DATA RECORDS:
'''

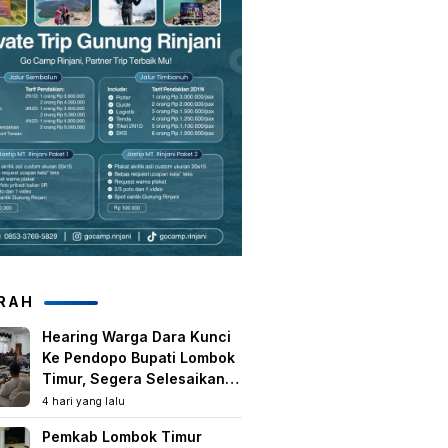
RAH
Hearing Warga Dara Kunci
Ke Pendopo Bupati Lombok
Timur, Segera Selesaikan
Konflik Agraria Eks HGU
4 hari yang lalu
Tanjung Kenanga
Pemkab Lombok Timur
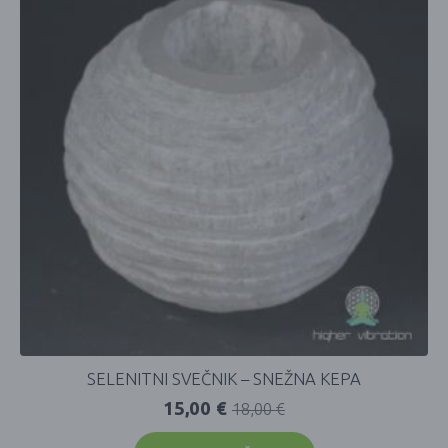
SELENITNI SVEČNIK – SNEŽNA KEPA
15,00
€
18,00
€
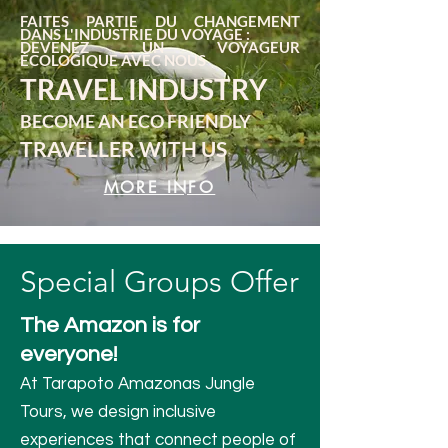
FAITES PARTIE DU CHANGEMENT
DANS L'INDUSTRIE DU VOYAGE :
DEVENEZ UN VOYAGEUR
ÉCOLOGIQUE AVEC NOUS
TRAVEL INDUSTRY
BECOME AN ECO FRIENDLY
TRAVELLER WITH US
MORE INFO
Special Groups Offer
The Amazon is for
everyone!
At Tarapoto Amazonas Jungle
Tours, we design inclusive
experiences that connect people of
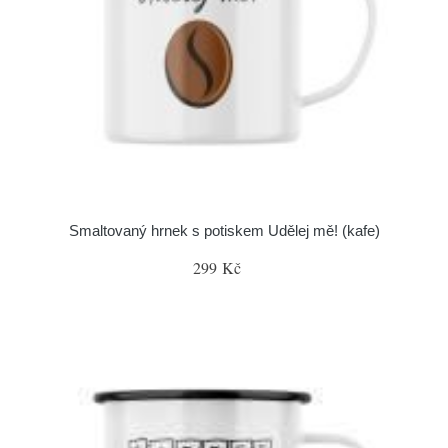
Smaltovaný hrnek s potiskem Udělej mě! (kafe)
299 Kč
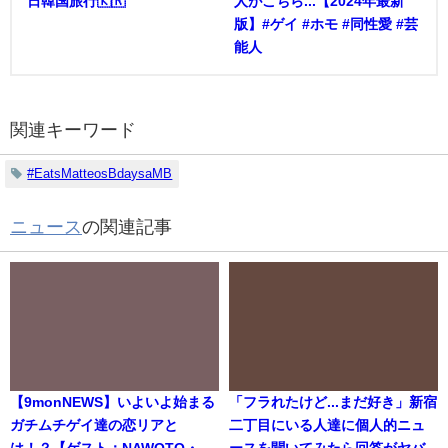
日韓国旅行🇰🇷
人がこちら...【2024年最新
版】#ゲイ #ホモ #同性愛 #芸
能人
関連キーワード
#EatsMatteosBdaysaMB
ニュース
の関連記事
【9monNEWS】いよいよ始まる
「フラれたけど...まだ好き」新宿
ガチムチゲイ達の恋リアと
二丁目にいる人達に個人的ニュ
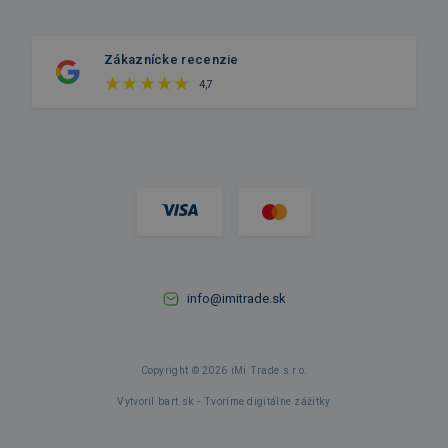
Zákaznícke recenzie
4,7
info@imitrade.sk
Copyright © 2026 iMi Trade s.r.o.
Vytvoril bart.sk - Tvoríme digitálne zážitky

'''

EXERCISE:
Lay out the part of the material that opens with the line containing "Zákaznícke recenzie" and runs through the end of the material as a Markdown table with the columns Row and Text, numbering each line and leaving out any blank lines.

WRITTEN RESPONSE:
| Row | Text |
|---|---|
| 1 | Zákaznícke recenzie |
| 2 | 4,7 |
| 3 | info@imitrade.sk |
| 4 | Copyright © 2026 iMi Trade s.r.o. |
| 5 | Vytvoril bart.sk - Tvoríme digitálne zážitky |